En un texto de Xuan Bello, “El Domingo de la Benéfica”, el autor le pregunta a Natalia (?) cual es su recuerdo más preciado. Ella responde con una hermosa historia en la que siendo niña acompaña a su abuelo a vender lotería a Bazuelo. Como obviamente no voy a contarlo aquí (no podría hacerlo mejor que Xuan), le recomiendo al lector que compre su libro “Los cuarteles de la memoria”. No le pesará.
El texto en cuestión me ha llevado a preguntarme cual era el mío: mi recuerdo más preciado. Y también por qué esos recuerdos, los más queridos, pertenecen casi siempre a la infancia. No sé.
Tampoco sé la edad que tenía, quizás siete u ocho años. Mi padre nos despidió en la estación de tren de Orense a mi madre y a mi. Íbamos a pasar el verano a casa de mi abuela en El Rosal (Pontevedra). Creo que fue mi primer viaje en tren, y por tanto fascinante. La vía discurre durante mucho rato por la ribera del Miño, un paisaje bellísimo, lleno de vida salvaje. Y el tren era uno de aquellos antiguos trenes de compartimentos con asientos de madera: un tren de verdad.
Nos bajamos en Guillarei, la estación más cercana a El Rosal, aun así a bastantes kilómetros de distancia de casa. Supongo que alguien nos acercaría a algún punto más próximo a nuestro destino, bien fuera un coche o un autobús, aunque en aquella época en El Rosal no había muchos ni de unos ni de otros. Pero en todo caso aun tuvimos que hacer después una larga caminata por el monte, por senderos. Solos.
Mi madre, una mujer entonces joven y muy guapa (sigue siéndolo), cargaba con una enorme maleta, lo que nos obligaba a parar de vez en cuando para hacer un descanso. En uno me puso de pronto la mano en el hombro, me hizo callar con un gesto y señaló hacia adelante.
– Mira, -susurró.
En el camino, a unos diez o quince metros de nosotros, un zorro, inmóvil, silencioso, perfecto, nos observaba con manifiesta curiosidad. Y sin temor.
Ignoro cuánto tiempo llevaba allí, pero aun estuvo un buen rato mirándonos. Yo contuve la respiración y por un instante me sentí en otro mundo. En un mundo anterior, lógico, mágico y natural.

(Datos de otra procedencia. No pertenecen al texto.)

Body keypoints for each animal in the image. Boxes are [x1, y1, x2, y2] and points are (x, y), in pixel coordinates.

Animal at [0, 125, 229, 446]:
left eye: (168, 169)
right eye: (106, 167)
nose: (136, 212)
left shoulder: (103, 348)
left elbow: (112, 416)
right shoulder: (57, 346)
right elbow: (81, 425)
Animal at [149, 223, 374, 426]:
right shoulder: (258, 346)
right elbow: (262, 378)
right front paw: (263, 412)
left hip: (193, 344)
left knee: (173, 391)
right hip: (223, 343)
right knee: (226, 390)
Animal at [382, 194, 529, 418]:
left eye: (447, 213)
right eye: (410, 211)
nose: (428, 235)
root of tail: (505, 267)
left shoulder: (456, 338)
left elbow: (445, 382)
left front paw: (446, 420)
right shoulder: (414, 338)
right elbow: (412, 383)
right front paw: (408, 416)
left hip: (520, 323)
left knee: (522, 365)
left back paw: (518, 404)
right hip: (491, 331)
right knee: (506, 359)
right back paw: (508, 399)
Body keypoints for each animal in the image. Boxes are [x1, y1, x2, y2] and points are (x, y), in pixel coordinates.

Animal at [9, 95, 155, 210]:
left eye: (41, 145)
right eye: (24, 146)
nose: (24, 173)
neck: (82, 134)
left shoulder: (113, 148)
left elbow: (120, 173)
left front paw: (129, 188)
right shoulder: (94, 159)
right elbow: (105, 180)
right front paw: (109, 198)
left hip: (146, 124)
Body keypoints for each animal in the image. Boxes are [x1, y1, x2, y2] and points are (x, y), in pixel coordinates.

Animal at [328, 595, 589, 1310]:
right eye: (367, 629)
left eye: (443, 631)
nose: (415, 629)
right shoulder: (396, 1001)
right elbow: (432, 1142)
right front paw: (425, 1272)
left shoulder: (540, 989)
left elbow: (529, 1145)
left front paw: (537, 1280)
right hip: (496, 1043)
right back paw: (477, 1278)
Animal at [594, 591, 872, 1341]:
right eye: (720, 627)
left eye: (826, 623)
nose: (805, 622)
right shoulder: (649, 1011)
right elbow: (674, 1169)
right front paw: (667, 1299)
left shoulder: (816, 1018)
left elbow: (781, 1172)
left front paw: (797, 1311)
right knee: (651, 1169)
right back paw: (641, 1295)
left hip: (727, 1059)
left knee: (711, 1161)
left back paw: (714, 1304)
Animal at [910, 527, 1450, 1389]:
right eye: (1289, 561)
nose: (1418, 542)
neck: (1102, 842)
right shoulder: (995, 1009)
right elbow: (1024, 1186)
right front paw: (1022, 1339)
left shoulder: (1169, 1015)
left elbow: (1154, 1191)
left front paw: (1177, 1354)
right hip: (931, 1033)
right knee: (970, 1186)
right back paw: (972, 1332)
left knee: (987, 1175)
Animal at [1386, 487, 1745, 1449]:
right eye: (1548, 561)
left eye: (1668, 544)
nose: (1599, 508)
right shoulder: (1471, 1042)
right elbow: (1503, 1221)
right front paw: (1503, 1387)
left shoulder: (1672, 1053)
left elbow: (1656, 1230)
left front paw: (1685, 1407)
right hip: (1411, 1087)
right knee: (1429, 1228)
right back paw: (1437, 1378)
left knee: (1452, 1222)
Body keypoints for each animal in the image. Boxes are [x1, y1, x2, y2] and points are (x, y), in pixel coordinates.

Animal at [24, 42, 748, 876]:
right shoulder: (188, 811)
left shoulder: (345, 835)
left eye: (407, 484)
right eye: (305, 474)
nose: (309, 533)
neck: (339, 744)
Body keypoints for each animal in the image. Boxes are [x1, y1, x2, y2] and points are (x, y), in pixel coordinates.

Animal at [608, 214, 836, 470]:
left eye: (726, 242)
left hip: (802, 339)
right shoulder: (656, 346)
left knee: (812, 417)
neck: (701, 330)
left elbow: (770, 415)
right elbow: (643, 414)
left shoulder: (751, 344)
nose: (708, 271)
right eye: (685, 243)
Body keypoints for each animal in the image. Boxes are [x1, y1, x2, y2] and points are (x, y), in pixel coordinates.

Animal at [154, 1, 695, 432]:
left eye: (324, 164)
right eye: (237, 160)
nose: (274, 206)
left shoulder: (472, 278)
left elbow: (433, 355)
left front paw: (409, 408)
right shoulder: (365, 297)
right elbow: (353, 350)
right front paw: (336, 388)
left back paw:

Después, el zorro dejó de prestarnos atención y se fue. Abandonó tranquilamente el camino y con un rumor, como un elfo, se perdió en la espesura.
Me doy cuenta ahora, al recordarlo, de que la escena realmente extraordinaria, cinematográfica, irrepetible, fue la que vio el zorro. Nosotros éramos los intrusos allí: una mujer joven, hermosa y cansada, sentada en una maleta en medio del bosque, y un niño pequeño parloteando y jugando a su alrededor. Dos seres diminutos enmarcados por la grandeza y el poder amable de la arboleda.
Tal vez también para él fue un sueño.